=== TEXT SECTION ===

There is a belief some people have in internet mafia that role madness is not balanced or competitive, that it is just a casual game to troll and shitpost between generic games and that trying to balance a game with a lot of roles is a futile effort. I strongly disagree with that. It is harder to balance, and it is something you may get wrong even if you have a lot of experience, but there are ways to make a RM game run smoothly, and I'll try to explain them here. Chapters 1 and 2 deal with gameplay theory, while the rest of the chapters are mostly general points on hosting. Some of the points I'll make can be applied to generic/vanilla games too, though I don't specify which ones.

The document is pretty big so I'm splitting it into multiple posts and linking them here:












Credits to @WolfPrinceKouga for reviewing the guide and adding some extra points.

Reactions: Like 11 | Informative 1


----------



## Dragon D. Luffy (May 26, 2018)

*1- The Paradox of Role Madness  (or how to build a list of roles).*

(This chapter is the longest one by far, so don't be scared of its size lol)

Role madness games are faced with a paradox, which explains why many of them crash and burn: the game of Mafia doesn’t like roles. The game likes scumhunting, and votes, and lynches and faction kills. Roles attempt to distort this system, by giving town information, or stopping kills, or allowing either faction to bypass the lynch. This explains why generic games are the most popular form of mafia in competitive communities: because they are the most competitive. The roles, in those games, are added in small amounts, surgically, and the game tends to involve players strategizing around them. A single cop in a generic game can potentially dictate the whole discussion of the game.

All of this tells us the following story: Role Madness is a mistake. Yet, somehow, a lot of RM games… don’t crash and burn. They achieve a level of balance just good enough for everyone to have fun, for factions to have an equal chance of winning, and for the game to still feel like mafia. How?

=== DATASET ENTRIES ===

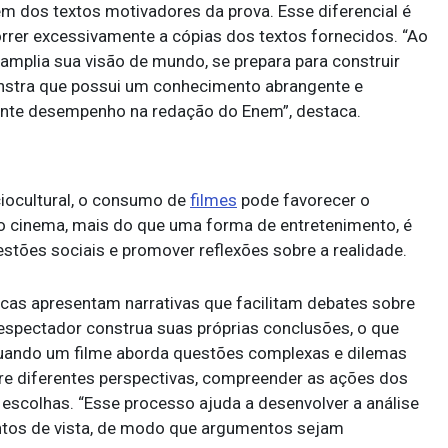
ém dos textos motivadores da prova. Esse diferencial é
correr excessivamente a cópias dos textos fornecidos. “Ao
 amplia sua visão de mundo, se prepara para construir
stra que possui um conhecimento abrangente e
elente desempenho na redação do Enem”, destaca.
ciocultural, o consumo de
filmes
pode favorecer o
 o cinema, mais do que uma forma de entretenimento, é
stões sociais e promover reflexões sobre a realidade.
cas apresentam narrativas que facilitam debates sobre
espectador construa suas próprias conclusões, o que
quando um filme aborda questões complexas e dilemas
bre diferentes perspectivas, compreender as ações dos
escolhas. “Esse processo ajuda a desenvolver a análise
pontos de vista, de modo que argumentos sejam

===
=== DATASET ENTRIES ===

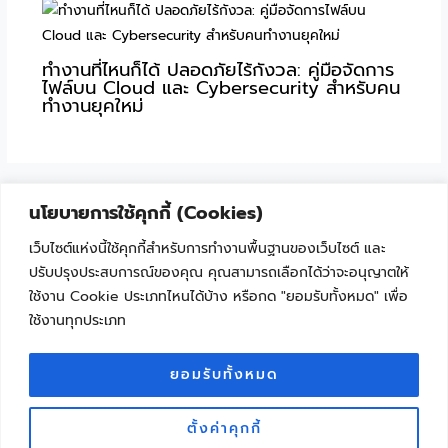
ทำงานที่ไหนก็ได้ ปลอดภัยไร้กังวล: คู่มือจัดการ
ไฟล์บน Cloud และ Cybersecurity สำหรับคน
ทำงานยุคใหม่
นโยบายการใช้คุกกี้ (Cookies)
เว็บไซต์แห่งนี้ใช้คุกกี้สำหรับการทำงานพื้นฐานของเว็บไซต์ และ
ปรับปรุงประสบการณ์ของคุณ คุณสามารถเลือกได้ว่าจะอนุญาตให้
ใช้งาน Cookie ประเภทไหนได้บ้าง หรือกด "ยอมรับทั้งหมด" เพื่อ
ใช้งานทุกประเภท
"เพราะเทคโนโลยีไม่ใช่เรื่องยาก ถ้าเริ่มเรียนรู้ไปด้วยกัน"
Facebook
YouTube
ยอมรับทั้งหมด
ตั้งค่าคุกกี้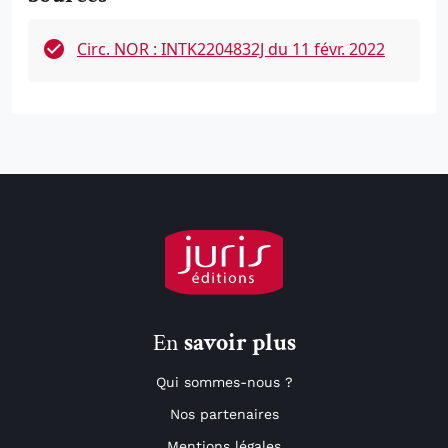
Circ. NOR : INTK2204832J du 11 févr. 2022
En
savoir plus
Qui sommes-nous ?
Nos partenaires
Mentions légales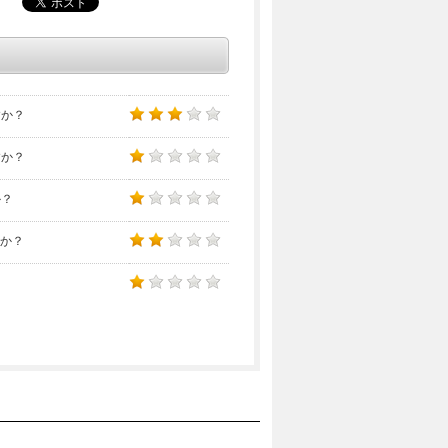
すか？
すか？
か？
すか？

===

▶ **WORK REQUEST**:
Summarize the forum post about balancing role madness games in three sentences. The collected data has nothing to do with the forum post.

▶ **EXERCISE RESPONSE**:
The author rejects the view that role madness games in internet mafia cannot be balanced or competitive. The author admits such games are harder to balance but says there are ways to make them run smoothly, with the first two chapters covering gameplay theory and the rest covering general hosting points. The first chapter describes a paradox: mafia is built on scumhunting, votes, lynches and faction kills, and roles distort that system, yet many role madness games still reach enough balance for everyone to have fun.